[Collected data]
- Opening Delimiter -

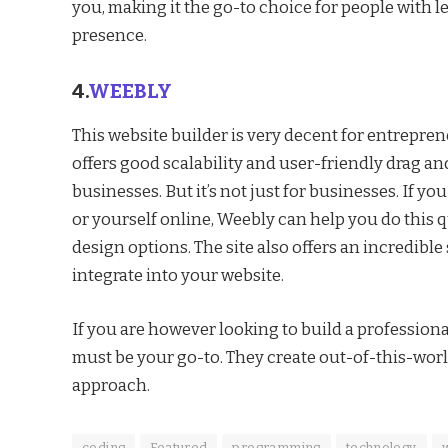
you, making it the go-to choice for people with l
presence.
4.
WEEBLY
This website builder is very decent for entrepre
offers good scalability and user-friendly drag an
businesses. But it’s not just for businesses. If y
or yourself online, Weebly can help you do this
design options. The site also offers an incredibl
integrate into your website.
If you are however looking to build a professiona
must be your go-to. They create out-of-this-worl
approach.
coding
Featured
programming
technology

- Closing Delimiter -

= YOUR OBJECTIVE =
Going through the data above, return each line with the word "website".

= RESPONSE TO THE TASK =
This website builder is very decent for entrepre
integrate into your website.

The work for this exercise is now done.